Seqanswers Leaderboard Ad

**mkeehan** · 05-17-2010, 01:58 PM

8 controls and 8 cases just like an early micro-array experiment.
Consult a statistician to diagnose how much power was in the experiment.
Then report the species of the bacterial genomes in the 3-5% of the reads that aligned to NCBI and that the statistician lets you call significant.

**zbjorn** · 05-17-2010, 06:13 PM

I'm not sure if this would lead toward your goal, but you can BLAST all unmapped reads against the nt database, then use something like MEGAN to taxonomically evaluate the BLAST results. I use this approach for samples with unknown contents. It is computationally taxing to BLAST millions of queries against such a large database but it works. http://www.plosone.org/article/info%...l.pone.0010256 this references the technique.

**KevinLam** · 05-17-2010, 10:55 PM

I am very interested how many more human seq the authors managed to remove by blastn against human and exactly what do they mean by human ambiguous sequences in "a BLAST homology search against human genomic DNA and human ambiguous sequences extracted from the nt database"

But I have yet to receive a reply

MEGAN looks interesting will explore that!

**jiaco** · 05-18-2010, 02:21 AM

Thanks for the replies so far. I have setup a Mosaik run to pass each pool through Human cDNA, then Human Genomic and then the NCBI bacterial genomes to collect and filter the results. But I know that I am gonna end up being left with > 60% of the data in the nowhere bin. I guess I can use quality trimmer and then BLAST nr but deciphering that output sounds like a nightmare at those expect values.

I will definitely need to look at MEGAN (thanks for the info)

The first thing I did was to merge all the full length (72mers) sequences into 1 database which was stored in a hash to have 1 instance per sequence and I got counts for the number of times the same sequence was found in each pool. What I would really like would be a program that could use the quality information and allow mismatches and would generate a rough estimate of frequencies per pool so that I could see if there is a clear separation between pool 1 & 2 versus pool 3 & 4.

If anyone knows of such a tool, or a way to use an alignment program such as Mosaik or something to accomplish this goal, your suggestions would be appreciated.

**zbjorn** · 05-18-2010, 08:09 AM

jiaco,

I'm curious, how many counts did you get of redundant sequences did you get? (They were perfectly redundant?) Theoretically you get very few of these with Illumina sequencing, so the strategy you described of looking for similar reads unassembled I don't think would be an effective one...

MOSAIK is a good choice for what you're trying to do compared to maq.

**jiaco** · 05-18-2010, 10:03 AM

The hashing program would check the hash, if not already seen, it would reverse complement and recheck, if still not seen insert. Out of the 4 times ~3 million reads, the highest count is like only 5 or something. I actually thought that strange, but I am happy to hear that it is normal.

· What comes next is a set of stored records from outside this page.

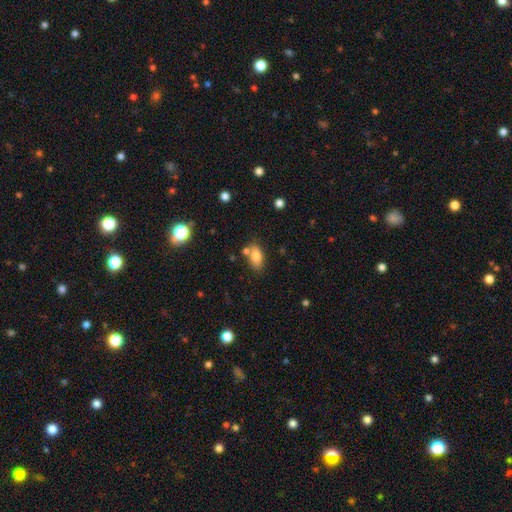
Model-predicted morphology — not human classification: This appears to be a smooth galaxy with no disk features (81%) that is in between round and cigar-shaped (89%). Merging: none (69%).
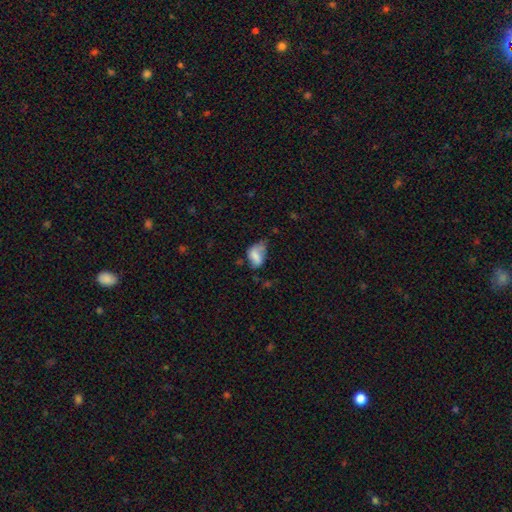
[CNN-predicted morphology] Q: Smooth or featured?
A: smooth (68%); runner-up: featured or disk (22%)
Q: How rounded?
A: in between (81%); runner-up: round (17%)
Q: Merging?
A: minor disturbance (38%); runner-up: none (30%)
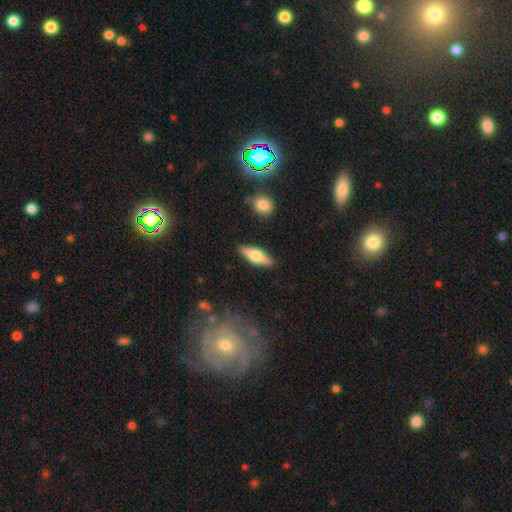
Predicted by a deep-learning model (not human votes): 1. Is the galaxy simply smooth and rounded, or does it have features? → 49% smooth, 45% featured or disk, 6% star or artifact.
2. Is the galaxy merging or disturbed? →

For Mosaik, should I make a reference out of all the pools combined and then align that same sequence set to itself? Would that be a valid way to find "equivalent" reads with sequencing errors? I have read the Mosaik docs (excellent by the way) but do not see any downstream application that I could use to make the next step (after sorting the alignment results). Any suggestions?

**zbjorn** · 05-19-2010, 06:03 PM

Do you have a number of duplicate reads found total, rather than max number of duplicates found for any one read? I'm curious now.

Interesting idea with mapping reads to reads. That wouldn't take too long to run if you want to try it. A few thoughts. You have "long" reads, so I'd additionally look for reads that are identical but shifted a few bases in either direction. You could do this a few ways. One would be to use the full length reads in your artificial chromosomes, then map trimmed reads (shave just a few bases from either end) to those. Another would be to write your own script that searches pairwise through all the reads for longest common substrings with lengths of at least x with an edit distance of x-n. Basically the same thing. Finally, an assembler will do much the same thing. I believe the output format of Velvet is a FASTA file of contigs with a header that lists the number of reads used to make the contig--in essence a measure of how many related sequences you have.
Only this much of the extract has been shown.